Balance and Exercise Challenges
I find most people get very frustrated with balance exercises. Let’s face it, we like to work on things that were good at; of course that is why we are good at those things. Being able to balance is part of almost everything we do in life. Every time you take a step and transfer one foot in front of the other, you are actively balancing.
Having good balance allows you to enjoy other activities in life, whether it is an everyday event or taking a strenuous hike. Having good balance is just one way to improve our lives, and improving our odds of a enjoying your next 50 years of life.
There are two basic forms of balance. Static balance, being able to balance without moving; (i.e. standing on one leg). Active balance, being able to control oneself in motion; jumping sideways and stabilizing on one leg. Learning how to improve your balance starts with a static position and progresses to active movements.
All exercises starts with neuromuscular control (pertaining to nerves and muscles) not strength. Watch a baby learn to walk. They walk and fall down over and over again, but soon they put a few steps together and begin to walk on their own. Their legs get a little stronger over time, but what really happens is that they learn to control their bodies in an upright position. Learning to control our joints is the first step to improving our ability to balance, reduce our chances of falling and increasing our strength.

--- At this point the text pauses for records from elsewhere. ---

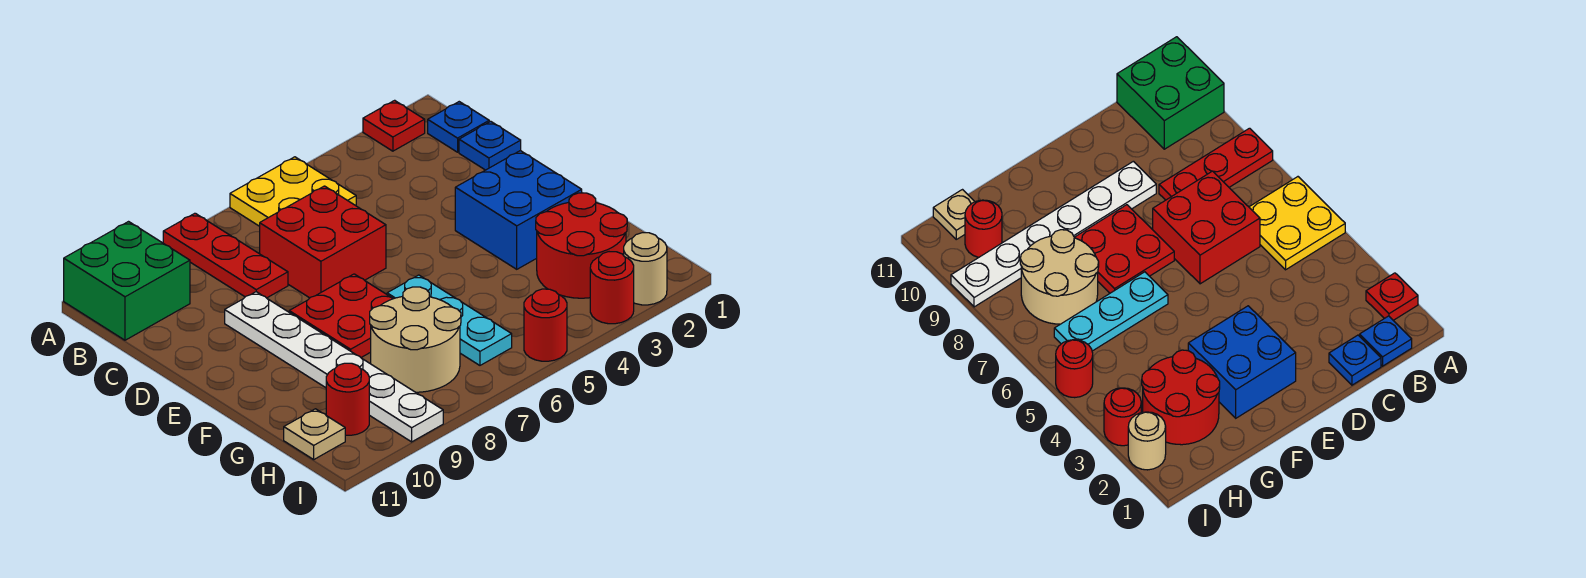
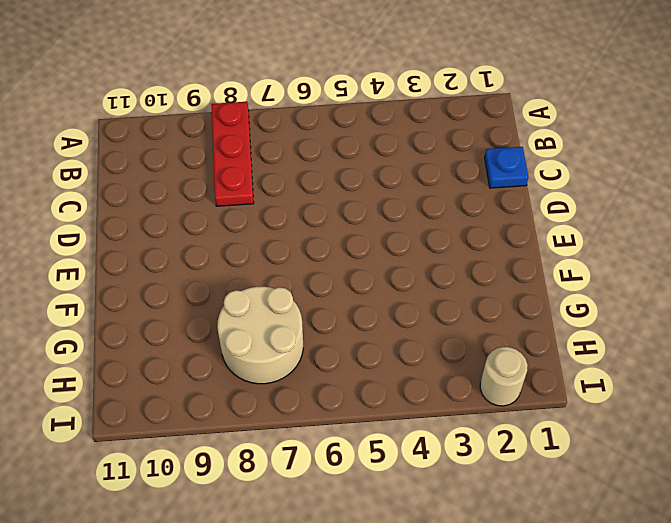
none -> red 1x1 plate [363,100,425,151]
none -> yellow 2x2 plate [230,157,356,226]
none -> green 2x2 brick [64,222,190,340]

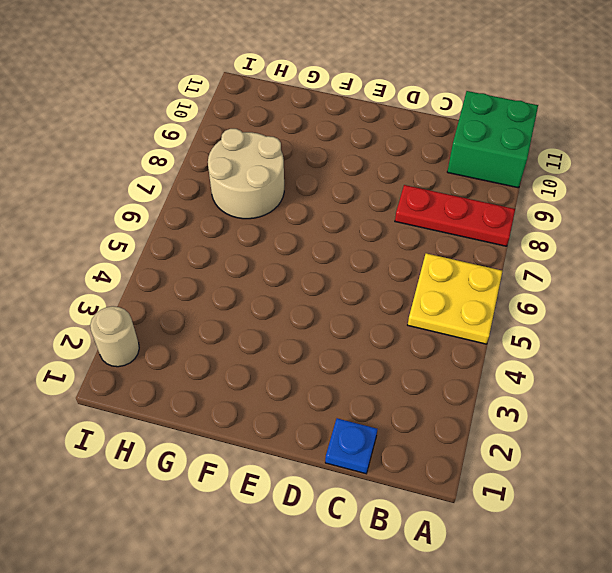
none -> red 1x1 plate [363,100,425,151]
none -> blue 1x1 plate [428,102,489,152]
none -> red 2x2 brick [260,186,386,298]

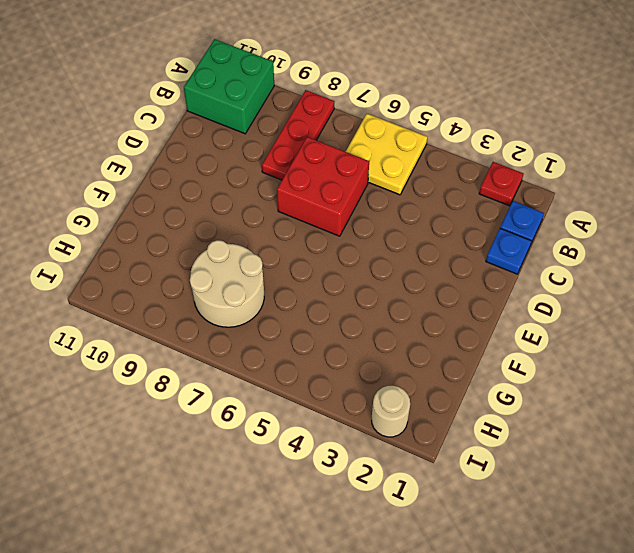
none -> white 1x6 plate [225,292,443,442]
none -> blue 2x2 brick [455,151,582,269]
none -> red 2x2 plate [289,274,394,357]

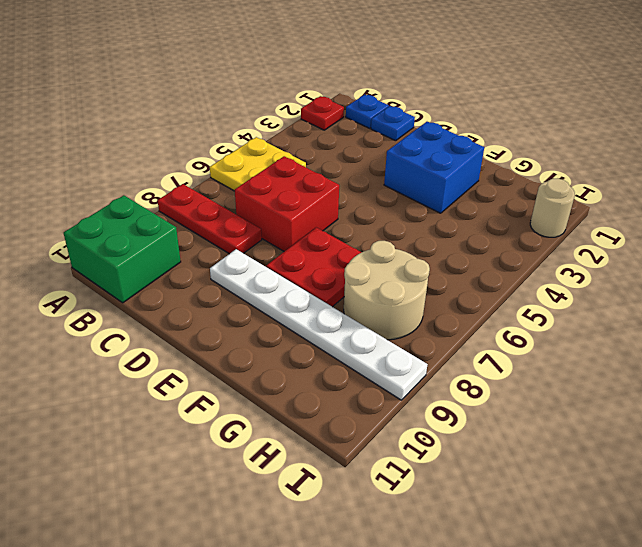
none -> cyan 1x3 plate [387,275,512,365]
none -> red 2x2 round brick [536,193,627,298]
none -> red 1x1 round brick [326,363,369,435]

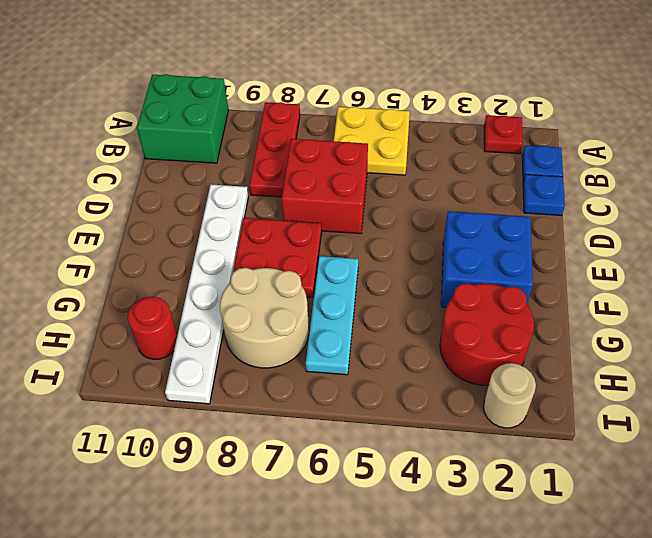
none -> tan 1x1 plate [284,409,345,459]
none -> red 1x1 round brick [590,252,634,324]
none -> red 1x1 round brick [524,289,567,361]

To get a better feel of how good your balance ability is, here are a couple basic tests you can try.
Before you try these or any other exercises you should:
Talk to your doctor to make sure it is an appropriate exercise for you to do.
Make sure the area where you are trying these are clear of any objects (in case you fall).
You should also try these exercises by a wall in case you need to brace yourself.
Basic Test exercises
Stand on one foot. Every time you walk there is a moment that you are technically on one foot. Stand by a wall and lift one off the ground. (Make sure the foot that is in the air is not touching your other leg). Ideally you should be able to stand on one foot for a minimum of 20 seconds. Don’t be surprised if you find it easier to stand on one leg and not the other. This is because everyone has a dominate side. You will also find that balancing in shoes may challenge differently than if you do this barefoot.
Lateral balance – Standing with your feet slightly separated, step to your side and lift the trailing leg off the ground; do not put the trailing leg down for 1-2 seconds. Repeat going the other way. (example) Stepping to your right, your left leg would stay off the ground for 1-2 seconds. Then when you step to your right your left leg would stay off the ground for 1-2 seconds. Ideally you should be able to do this 10x each leg. Overtime there will be many ways to increase the intensity of this exercise.
If you feel you are more advanced, here are other challenges for you to try.
Stand heel to toe. Hold a medicine ball or small weight (this should not be too heavy of a weight). Look straight ahead and extend your arms forward and back 5 times. While looking forward, extend your arms to your left 5 times (while still keeping your head and eyes looking forward, then do the same to with extending our arms back forth 5 times to your right. Switch feet and repeat same exercise.
Having the ability to balance and control your body’s movements may help you recover from a simple stumble or prevent a fall or injury that could change your life. There are many ways to incorporate balancing techniques into your everyday workout routine. Progressing your ability to balance is crucial to living your next 50 years in a healthy and productive lifestyle.
Albert Einstein said it best, “Life is like riding a bicycle. To keep your balance you must keep moving.”